Only When I Larf
- First edition cover
- Author: Len Deighton
- Language: English
- Genre: Comic thriller novel
- Publisher: Sphere Books
- Publication date: 1968
- Publication place: United Kingdom
- Media type: Print (Paperback)
- ISBN: 0-7221-2986-6
- OCLC: 255886426

= Only When I Larf =

1968 comic thriller by Len Deighton

Len Deighton's Only When I Larf is a 1968 British comic thriller describing the activities of a team of three confidence tricksters led by Silas Lowther (late 40s), his girlfriend Liz Mason (late 20s) and wannabe apprentice and Liz-worshipper Bob (early 20s). It was published in 1968 by Michael Joseph and in paperback by Sphere. It is currently (2012) printed by Harper in the UK.

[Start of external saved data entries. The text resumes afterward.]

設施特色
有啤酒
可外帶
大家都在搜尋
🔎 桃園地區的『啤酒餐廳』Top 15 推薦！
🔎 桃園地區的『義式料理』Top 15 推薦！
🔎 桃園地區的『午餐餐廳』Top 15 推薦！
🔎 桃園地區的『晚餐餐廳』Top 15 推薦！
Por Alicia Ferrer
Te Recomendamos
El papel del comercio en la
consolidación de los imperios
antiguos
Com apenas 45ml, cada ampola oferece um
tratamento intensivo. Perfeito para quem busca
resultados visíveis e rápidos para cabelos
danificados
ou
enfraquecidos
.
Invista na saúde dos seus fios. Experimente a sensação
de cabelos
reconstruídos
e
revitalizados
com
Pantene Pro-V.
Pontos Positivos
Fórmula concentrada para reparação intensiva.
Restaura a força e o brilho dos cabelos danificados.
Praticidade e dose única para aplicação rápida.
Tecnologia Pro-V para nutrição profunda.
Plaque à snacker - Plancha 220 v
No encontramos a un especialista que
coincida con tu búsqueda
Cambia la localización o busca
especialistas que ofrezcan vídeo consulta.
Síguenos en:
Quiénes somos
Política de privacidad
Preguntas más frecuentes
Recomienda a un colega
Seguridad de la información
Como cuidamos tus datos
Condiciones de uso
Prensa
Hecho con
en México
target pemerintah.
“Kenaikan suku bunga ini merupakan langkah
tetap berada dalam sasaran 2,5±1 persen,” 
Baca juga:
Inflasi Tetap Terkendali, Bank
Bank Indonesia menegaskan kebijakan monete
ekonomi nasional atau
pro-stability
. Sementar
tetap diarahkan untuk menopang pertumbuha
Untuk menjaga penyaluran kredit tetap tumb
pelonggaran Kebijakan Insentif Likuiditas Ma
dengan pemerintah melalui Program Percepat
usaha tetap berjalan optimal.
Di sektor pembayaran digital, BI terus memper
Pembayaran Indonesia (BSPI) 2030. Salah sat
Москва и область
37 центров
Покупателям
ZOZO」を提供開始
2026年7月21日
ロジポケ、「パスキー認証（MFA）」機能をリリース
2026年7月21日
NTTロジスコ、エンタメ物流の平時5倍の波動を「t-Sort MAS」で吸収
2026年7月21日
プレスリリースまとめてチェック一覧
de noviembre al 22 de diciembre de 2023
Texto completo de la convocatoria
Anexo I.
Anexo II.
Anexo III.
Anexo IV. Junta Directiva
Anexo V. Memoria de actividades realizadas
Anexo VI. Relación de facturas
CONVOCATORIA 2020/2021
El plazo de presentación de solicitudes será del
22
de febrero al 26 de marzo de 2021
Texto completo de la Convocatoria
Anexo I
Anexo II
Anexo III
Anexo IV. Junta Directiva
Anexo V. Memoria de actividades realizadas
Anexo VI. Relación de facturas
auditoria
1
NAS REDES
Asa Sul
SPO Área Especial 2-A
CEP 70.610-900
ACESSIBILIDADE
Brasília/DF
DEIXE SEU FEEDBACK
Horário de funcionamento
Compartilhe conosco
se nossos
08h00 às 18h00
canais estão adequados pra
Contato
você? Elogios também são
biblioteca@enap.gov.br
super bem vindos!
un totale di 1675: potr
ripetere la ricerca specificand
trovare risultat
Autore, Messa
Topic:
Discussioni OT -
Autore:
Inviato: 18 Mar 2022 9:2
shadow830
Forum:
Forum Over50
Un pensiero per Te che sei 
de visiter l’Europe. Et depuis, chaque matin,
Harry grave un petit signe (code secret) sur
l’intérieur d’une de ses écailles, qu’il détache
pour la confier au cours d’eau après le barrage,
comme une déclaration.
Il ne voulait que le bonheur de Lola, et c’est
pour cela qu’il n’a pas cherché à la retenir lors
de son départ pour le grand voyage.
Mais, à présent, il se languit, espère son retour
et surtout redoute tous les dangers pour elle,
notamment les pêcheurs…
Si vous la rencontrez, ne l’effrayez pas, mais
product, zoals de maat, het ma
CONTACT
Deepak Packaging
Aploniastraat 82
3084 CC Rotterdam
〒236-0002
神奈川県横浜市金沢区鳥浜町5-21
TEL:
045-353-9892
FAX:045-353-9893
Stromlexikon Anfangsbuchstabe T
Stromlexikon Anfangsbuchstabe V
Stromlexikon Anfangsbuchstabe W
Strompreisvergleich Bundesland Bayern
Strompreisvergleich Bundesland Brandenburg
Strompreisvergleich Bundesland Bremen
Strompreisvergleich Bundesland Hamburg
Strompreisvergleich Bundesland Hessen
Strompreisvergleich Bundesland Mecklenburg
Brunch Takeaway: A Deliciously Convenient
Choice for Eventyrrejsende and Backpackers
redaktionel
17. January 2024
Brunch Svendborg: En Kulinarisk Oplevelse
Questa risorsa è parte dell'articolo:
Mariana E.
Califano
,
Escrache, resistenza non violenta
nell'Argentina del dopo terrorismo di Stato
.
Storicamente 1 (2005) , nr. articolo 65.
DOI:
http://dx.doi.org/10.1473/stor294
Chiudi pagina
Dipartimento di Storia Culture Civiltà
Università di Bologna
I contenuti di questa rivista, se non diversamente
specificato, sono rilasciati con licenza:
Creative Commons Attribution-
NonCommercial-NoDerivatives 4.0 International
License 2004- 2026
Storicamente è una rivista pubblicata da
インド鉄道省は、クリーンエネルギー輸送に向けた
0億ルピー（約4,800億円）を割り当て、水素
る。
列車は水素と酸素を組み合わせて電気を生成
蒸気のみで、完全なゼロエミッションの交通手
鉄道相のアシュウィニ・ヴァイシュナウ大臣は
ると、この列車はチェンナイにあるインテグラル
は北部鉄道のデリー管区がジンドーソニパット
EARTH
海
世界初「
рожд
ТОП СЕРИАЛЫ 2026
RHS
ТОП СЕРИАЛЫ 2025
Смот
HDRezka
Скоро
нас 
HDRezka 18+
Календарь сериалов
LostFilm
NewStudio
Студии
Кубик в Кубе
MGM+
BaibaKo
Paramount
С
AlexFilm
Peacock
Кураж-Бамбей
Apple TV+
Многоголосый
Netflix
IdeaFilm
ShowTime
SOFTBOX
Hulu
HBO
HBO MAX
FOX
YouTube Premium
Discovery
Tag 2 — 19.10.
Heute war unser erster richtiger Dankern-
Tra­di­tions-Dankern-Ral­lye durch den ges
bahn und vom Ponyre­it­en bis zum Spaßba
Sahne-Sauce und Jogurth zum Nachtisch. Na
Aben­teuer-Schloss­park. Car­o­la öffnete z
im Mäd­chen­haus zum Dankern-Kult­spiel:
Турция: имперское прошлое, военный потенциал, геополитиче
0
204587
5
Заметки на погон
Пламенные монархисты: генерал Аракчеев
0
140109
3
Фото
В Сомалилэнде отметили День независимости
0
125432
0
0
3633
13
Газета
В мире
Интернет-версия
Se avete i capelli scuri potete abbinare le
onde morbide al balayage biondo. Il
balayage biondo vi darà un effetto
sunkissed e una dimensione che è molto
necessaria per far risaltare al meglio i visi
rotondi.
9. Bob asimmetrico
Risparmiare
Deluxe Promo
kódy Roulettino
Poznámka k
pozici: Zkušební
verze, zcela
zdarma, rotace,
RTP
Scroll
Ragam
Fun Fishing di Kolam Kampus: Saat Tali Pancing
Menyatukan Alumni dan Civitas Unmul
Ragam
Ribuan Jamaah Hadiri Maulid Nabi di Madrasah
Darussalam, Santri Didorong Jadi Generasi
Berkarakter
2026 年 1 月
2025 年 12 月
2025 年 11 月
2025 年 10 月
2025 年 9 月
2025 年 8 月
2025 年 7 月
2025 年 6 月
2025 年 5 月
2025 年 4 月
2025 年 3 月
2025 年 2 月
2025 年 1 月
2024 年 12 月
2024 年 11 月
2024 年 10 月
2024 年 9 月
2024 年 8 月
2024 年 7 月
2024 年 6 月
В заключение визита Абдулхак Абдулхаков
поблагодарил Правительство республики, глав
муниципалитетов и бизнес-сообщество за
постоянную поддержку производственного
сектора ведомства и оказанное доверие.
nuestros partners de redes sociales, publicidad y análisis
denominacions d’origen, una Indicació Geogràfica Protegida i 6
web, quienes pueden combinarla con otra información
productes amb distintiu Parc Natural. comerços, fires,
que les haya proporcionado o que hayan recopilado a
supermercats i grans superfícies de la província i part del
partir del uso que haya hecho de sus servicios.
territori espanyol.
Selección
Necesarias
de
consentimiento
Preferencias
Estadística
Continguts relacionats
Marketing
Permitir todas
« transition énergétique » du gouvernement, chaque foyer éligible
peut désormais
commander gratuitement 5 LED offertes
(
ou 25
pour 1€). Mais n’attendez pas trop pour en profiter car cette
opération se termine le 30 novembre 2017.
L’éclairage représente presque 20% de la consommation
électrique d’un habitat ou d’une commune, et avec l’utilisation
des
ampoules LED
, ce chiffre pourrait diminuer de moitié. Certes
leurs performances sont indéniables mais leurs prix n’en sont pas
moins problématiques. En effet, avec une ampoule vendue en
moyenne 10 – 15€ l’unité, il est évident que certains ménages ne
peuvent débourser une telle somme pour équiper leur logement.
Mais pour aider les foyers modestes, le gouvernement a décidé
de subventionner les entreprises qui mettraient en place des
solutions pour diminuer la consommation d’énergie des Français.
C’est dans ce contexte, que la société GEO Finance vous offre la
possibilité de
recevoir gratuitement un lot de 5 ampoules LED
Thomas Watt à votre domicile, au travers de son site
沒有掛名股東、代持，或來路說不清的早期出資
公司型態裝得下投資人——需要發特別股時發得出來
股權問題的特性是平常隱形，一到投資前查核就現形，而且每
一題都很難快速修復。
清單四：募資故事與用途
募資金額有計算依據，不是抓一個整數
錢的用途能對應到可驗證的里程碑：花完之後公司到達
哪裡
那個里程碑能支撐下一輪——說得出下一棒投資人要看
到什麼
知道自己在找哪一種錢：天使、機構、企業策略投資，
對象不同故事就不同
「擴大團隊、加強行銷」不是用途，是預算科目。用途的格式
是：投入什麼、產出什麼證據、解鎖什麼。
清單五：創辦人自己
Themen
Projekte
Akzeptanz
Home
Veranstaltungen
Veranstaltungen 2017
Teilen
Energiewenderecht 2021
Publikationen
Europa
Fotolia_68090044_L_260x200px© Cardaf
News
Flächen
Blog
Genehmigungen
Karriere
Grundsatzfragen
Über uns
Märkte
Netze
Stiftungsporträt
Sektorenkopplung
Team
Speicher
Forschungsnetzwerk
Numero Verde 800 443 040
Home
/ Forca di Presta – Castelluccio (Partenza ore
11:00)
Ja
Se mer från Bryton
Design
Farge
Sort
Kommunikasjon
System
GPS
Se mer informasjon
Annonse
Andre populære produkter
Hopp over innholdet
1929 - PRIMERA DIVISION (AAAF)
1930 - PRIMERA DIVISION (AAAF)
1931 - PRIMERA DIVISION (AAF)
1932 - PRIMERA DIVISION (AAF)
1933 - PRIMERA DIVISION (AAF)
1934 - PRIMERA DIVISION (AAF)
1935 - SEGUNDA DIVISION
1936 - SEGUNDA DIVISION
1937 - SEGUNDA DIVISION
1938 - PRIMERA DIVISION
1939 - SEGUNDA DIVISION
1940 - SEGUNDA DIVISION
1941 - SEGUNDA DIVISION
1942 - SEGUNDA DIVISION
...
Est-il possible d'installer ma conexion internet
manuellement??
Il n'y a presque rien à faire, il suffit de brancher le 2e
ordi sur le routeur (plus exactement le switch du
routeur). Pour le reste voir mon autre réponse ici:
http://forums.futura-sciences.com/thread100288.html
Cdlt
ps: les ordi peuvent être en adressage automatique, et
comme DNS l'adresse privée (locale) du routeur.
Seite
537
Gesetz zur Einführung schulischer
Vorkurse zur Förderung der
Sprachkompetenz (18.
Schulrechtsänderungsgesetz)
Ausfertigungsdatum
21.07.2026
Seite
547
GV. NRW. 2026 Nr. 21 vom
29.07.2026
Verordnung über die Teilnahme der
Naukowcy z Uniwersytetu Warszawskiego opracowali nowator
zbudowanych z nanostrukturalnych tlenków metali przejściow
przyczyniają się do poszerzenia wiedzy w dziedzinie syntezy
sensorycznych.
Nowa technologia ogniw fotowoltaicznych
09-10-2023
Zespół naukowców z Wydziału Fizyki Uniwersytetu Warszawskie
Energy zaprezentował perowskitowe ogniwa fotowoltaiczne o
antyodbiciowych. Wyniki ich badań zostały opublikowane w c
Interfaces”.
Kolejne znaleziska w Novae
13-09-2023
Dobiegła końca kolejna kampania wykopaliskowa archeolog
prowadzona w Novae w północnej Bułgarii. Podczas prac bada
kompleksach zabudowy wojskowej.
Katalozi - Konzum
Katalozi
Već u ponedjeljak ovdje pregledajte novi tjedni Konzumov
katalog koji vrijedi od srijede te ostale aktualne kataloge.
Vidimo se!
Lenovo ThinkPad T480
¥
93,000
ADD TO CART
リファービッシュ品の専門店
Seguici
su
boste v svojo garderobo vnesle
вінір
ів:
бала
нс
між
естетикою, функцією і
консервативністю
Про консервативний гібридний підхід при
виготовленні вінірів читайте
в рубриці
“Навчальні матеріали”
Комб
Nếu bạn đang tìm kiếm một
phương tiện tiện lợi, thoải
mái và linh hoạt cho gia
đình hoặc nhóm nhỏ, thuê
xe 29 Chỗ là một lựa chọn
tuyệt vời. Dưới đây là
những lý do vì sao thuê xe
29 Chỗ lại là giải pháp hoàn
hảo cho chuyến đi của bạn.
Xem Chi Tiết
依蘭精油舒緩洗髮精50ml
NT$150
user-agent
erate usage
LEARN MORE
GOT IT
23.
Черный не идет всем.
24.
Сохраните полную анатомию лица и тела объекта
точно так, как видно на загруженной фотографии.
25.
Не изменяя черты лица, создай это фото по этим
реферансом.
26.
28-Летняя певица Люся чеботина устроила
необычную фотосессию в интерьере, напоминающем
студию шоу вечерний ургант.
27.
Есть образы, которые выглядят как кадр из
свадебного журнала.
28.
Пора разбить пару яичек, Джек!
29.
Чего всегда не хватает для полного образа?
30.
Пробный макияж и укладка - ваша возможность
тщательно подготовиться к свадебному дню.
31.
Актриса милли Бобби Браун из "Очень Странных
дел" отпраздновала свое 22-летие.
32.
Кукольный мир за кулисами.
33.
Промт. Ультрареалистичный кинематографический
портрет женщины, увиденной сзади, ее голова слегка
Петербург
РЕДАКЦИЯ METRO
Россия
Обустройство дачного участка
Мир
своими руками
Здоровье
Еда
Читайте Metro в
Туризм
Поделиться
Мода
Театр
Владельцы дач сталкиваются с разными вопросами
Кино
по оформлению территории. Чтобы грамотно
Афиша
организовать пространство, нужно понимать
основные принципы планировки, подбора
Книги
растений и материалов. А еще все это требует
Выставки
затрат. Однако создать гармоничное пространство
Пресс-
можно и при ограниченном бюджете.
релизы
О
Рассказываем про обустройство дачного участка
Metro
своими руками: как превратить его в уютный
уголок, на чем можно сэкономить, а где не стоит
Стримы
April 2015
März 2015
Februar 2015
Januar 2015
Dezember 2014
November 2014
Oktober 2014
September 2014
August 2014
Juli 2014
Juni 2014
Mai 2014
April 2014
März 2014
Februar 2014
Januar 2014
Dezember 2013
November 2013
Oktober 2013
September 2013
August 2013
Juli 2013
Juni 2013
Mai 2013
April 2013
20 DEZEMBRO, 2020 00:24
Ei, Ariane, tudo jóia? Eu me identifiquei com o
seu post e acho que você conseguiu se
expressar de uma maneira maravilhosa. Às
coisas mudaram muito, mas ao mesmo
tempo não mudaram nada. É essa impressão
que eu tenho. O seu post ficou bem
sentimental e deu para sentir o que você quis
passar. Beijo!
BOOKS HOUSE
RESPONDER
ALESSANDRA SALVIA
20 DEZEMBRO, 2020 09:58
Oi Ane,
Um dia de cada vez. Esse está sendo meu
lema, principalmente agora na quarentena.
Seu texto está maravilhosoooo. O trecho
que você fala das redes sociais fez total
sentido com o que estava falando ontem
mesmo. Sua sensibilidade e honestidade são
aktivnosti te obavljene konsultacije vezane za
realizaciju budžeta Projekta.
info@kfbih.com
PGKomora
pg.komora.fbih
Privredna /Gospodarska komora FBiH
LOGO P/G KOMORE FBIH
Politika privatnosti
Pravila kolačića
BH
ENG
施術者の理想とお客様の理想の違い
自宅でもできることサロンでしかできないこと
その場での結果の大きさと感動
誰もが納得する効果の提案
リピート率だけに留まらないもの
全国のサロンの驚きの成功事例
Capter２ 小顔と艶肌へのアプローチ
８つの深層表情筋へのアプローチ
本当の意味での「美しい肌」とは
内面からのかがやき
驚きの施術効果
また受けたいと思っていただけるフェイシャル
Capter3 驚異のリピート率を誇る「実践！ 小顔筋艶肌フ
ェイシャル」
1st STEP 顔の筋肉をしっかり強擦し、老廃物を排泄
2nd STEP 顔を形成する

The novel interleaves first-person narratives from Bob (76 pages in 7 chapters), Liz (78 pages in 6 chapters) and Silas (88 pages in 5 chapters). Their increasingly contradictory descriptions of shared experiences contribute to the humour. This unreliable narration adds to the atmosphere around deceiving "the marks". The title is explained in a variety of unlikely anecdotes where in each case a critically injured third party bravely replies this when asked "Does it hurt?"

==Adaptations==
A film adaptation of Only When I Larf, directed by Basil Dearden, was released in 1968 starring Richard Attenborough as Silas, David Hemmings as Bob and Alexandra Stewart as Liz and has been well reviewed.